» Job
Lay out every line of the entries below as a numbered list, and drop any blank lines.

» Data to process
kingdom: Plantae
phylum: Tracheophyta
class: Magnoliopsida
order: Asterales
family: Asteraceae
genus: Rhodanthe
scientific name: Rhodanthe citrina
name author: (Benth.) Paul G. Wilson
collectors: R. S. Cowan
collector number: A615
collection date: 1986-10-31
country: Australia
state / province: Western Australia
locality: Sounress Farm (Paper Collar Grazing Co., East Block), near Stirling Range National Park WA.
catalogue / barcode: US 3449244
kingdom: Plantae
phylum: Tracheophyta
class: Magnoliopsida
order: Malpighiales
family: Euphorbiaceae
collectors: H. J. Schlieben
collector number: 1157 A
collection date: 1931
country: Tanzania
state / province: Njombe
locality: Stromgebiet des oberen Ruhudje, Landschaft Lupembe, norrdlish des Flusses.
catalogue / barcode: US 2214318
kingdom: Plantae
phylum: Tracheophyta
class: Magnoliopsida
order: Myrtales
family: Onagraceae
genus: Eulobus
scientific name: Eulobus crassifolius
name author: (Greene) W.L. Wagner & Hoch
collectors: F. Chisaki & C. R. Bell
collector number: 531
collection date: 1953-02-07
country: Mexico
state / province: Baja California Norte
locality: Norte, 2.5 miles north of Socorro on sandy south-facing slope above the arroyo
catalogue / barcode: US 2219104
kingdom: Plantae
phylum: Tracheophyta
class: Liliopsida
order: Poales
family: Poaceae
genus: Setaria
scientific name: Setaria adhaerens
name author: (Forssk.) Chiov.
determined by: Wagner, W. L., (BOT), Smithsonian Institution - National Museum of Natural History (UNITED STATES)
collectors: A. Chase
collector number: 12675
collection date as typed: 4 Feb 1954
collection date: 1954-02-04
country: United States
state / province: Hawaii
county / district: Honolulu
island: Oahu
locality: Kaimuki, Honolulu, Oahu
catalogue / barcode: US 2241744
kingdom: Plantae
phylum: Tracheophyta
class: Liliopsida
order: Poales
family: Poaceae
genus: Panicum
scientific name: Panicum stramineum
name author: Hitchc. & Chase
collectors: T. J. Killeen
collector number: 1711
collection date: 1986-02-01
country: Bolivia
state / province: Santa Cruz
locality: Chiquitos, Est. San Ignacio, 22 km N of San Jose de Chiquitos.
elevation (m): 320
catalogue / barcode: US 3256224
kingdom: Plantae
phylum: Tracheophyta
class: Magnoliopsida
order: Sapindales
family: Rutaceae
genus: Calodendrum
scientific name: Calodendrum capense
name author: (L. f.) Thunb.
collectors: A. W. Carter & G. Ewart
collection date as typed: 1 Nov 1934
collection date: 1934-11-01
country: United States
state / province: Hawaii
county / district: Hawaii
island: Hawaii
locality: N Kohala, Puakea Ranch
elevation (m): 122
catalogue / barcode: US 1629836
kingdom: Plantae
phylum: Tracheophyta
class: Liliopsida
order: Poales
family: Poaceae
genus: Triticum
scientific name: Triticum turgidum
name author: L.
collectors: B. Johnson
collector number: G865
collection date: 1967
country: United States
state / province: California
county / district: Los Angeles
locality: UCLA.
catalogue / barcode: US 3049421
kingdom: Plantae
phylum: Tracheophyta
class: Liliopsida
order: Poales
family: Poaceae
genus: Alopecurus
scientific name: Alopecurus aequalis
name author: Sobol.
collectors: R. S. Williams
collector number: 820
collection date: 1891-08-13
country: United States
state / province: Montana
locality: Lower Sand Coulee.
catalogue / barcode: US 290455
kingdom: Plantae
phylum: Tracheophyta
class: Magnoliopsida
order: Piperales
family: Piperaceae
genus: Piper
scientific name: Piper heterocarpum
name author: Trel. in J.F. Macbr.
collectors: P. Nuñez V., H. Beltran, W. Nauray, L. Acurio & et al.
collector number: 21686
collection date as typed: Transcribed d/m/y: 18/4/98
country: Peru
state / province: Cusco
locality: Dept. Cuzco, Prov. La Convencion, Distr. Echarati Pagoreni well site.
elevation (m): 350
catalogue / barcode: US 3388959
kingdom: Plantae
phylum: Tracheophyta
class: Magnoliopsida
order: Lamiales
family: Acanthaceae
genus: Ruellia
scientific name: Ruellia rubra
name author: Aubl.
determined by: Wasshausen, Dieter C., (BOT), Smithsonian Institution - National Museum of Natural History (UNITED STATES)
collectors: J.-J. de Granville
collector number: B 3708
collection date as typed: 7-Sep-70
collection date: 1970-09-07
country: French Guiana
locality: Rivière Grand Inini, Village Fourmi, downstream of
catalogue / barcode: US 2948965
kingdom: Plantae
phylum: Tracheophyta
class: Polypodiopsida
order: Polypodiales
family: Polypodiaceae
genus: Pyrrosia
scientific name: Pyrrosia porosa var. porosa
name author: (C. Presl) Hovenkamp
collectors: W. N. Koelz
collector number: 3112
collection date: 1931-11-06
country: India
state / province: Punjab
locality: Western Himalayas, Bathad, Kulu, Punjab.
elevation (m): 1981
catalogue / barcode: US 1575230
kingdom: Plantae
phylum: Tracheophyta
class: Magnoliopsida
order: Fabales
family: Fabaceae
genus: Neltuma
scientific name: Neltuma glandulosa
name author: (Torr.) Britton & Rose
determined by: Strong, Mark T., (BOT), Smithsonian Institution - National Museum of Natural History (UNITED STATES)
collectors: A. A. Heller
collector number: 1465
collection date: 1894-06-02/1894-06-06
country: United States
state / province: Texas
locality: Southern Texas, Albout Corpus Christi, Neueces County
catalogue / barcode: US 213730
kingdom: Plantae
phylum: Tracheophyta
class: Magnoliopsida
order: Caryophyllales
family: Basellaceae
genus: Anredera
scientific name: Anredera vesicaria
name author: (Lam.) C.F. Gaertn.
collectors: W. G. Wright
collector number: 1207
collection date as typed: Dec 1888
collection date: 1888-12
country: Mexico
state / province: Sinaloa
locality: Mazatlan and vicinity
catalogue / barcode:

» Solution to this problem
1. kingdom: Plantae
2. phylum: Tracheophyta
3. class: Magnoliopsida
4. order: Asterales
5. family: Asteraceae
6. genus: Rhodanthe
7. scientific name: Rhodanthe citrina
8. name author: (Benth.) Paul G. Wilson
9. collectors: R. S. Cowan
10. collector number: A615
11. collection date: 1986-10-31
12. country: Australia
13. state / province: Western Australia
14. locality: Sounress Farm (Paper Collar Grazing Co., East Block), near Stirling Range National Park WA.
15. catalogue / barcode: US 3449244
16. kingdom: Plantae
17. phylum: Tracheophyta
18. class: Magnoliopsida
19. order: Malpighiales
20. family: Euphorbiaceae
21. collectors: H. J. Schlieben
22. collector number: 1157 A
23. collection date: 1931
24. country: Tanzania
25. state / province: Njombe
26. locality: Stromgebiet des oberen Ruhudje, Landschaft Lupembe, norrdlish des Flusses.
27. catalogue / barcode: US 2214318
28. kingdom: Plantae
29. phylum: Tracheophyta
30. class: Magnoliopsida
31. order: Myrtales
32. family: Onagraceae
33. genus: Eulobus
34. scientific name: Eulobus crassifolius
35. name author: (Greene) W.L. Wagner & Hoch
36. collectors: F. Chisaki & C. R. Bell
37. collector number: 531
38. collection date: 1953-02-07
39. country: Mexico
40. state / province: Baja California Norte
41. locality: Norte, 2.5 miles north of Socorro on sandy south-facing slope above the arroyo
42. catalogue / barcode: US 2219104
43. kingdom: Plantae
44. phylum: Tracheophyta
45. class: Liliopsida
46. order: Poales
47. family: Poaceae
48. genus: Setaria
49. scientific name: Setaria adhaerens
50. name author: (Forssk.) Chiov.
51. determined by: Wagner, W. L., (BOT), Smithsonian Institution - National Museum of Natural History (UNITED STATES)
52. collectors: A. Chase
53. collector number: 12675
54. collection date as typed: 4 Feb 1954
55. collection date: 1954-02-04
56. country: United States
57. state / province: Hawaii
58. county / district: Honolulu
59. island: Oahu
60. locality: Kaimuki, Honolulu, Oahu
61. catalogue / barcode: US 2241744
62. kingdom: Plantae
63. phylum: Tracheophyta
64. class: Liliopsida
65. order: Poales
66. family: Poaceae
67. genus: Panicum
68. scientific name: Panicum stramineum
69. name author: Hitchc. & Chase
70. collectors: T. J. Killeen
71. collector number: 1711
72. collection date: 1986-02-01
73. country: Bolivia
74. state / province: Santa Cruz
75. locality: Chiquitos, Est. San Ignacio, 22 km N of San Jose de Chiquitos.
76. elevation (m): 320
77. catalogue / barcode: US 3256224
78. kingdom: Plantae
79. phylum: Tracheophyta
80. class: Magnoliopsida
81. order: Sapindales
82. family: Rutaceae
83. genus: Calodendrum
84. scientific name: Calodendrum capense
85. name author: (L. f.) Thunb.
86. collectors: A. W. Carter & G. Ewart
87. collection date as typed: 1 Nov 1934
88. collection date: 1934-11-01
89. country: United States
90. state / province: Hawaii
91. county / district: Hawaii
92. island: Hawaii
93. locality: N Kohala, Puakea Ranch
94. elevation (m): 122
95. catalogue / barcode: US 1629836
96. kingdom: Plantae
97. phylum: Tracheophyta
98. class: Liliopsida
99. order: Poales
100. family: Poaceae
101. genus: Triticum
102. scientific name: Triticum turgidum
103. name author: L.
104. collectors: B. Johnson
105. collector number: G865
106. collection date: 1967
107. country: United States
108. state / province: California
109. county / district: Los Angeles
110. locality: UCLA.
111. catalogue / barcode: US 3049421
112. kingdom: Plantae
113. phylum: Tracheophyta
114. class: Liliopsida
115. order: Poales
116. family: Poaceae
117. genus: Alopecurus
118. scientific name: Alopecurus aequalis
119. name author: Sobol.
120. collectors: R. S. Williams
121. collector number: 820
122. collection date: 1891-08-13
123. country: United States
124. state / province: Montana
125. locality: Lower Sand Coulee.
126. catalogue / barcode: US 290455
127. kingdom: Plantae
128. phylum: Tracheophyta
129. class: Magnoliopsida
130. order: Piperales
131. family: Piperaceae
132. genus: Piper
133. scientific name: Piper heterocarpum
134. name author: Trel. in J.F. Macbr.
135. collectors: P. Nuñez V., H. Beltran, W. Nauray, L. Acurio & et al.
136. collector number: 21686
137. collection date as typed: Transcribed d/m/y: 18/4/98
138. country: Peru
139. state / province: Cusco
140. locality: Dept. Cuzco, Prov. La Convencion, Distr. Echarati Pagoreni well site.
141. elevation (m): 350
142. catalogue / barcode: US 3388959
143. kingdom: Plantae
144. phylum: Tracheophyta
145. class: Magnoliopsida
146. order: Lamiales
147. family: Acanthaceae
148. genus: Ruellia
149. scientific name: Ruellia rubra
150. name author: Aubl.
151. determined by: Wasshausen, Dieter C., (BOT), Smithsonian Institution - National Museum of Natural History (UNITED STATES)
152. collectors: J.-J. de Granville
153. collector number: B 3708
154. collection date as typed: 7-Sep-70
155. collection date: 1970-09-07
156. country: French Guiana
157. locality: Rivière Grand Inini, Village Fourmi, downstream of
158. catalogue / barcode: US 2948965
159. kingdom: Plantae
160. phylum: Tracheophyta
161. class: Polypodiopsida
162. order: Polypodiales
163. family: Polypodiaceae
164. genus: Pyrrosia
165. scientific name: Pyrrosia porosa var. porosa
166. name author: (C. Presl) Hovenkamp
167. collectors: W. N. Koelz
168. collector number: 3112
169. collection date: 1931-11-06
170. country: India
171. state / province: Punjab
172. locality: Western Himalayas, Bathad, Kulu, Punjab.
173. elevation (m): 1981
174. catalogue / barcode: US 1575230
175. kingdom: Plantae
176. phylum: Tracheophyta
177. class: Magnoliopsida
178. order: Fabales
179. family: Fabaceae
180. genus: Neltuma
181. scientific name: Neltuma glandulosa
182. name author: (Torr.) Britton & Rose
183. determined by: Strong, Mark T., (BOT), Smithsonian Institution - National Museum of Natural History (UNITED STATES)
184. collectors: A. A. Heller
185. collector number: 1465
186. collection date: 1894-06-02/1894-06-06
187. country: United States
188. state / province: Texas
189. locality: Southern Texas, Albout Corpus Christi, Neueces County
190. catalogue / barcode: US 213730
191. kingdom: Plantae
192. phylum: Tracheophyta
193. class: Magnoliopsida
194. order: Caryophyllales
195. family: Basellaceae
196. genus: Anredera
197. scientific name: Anredera vesicaria
198. name author: (Lam.) C.F. Gaertn.
199. collectors: W. G. Wright
200. collector number: 1207
201. collection date as typed: Dec 1888
202. collection date: 1888-12
203. country: Mexico
204. state / province: Sinaloa
205. locality: Mazatlan and vicinity
206. catalogue / barcode:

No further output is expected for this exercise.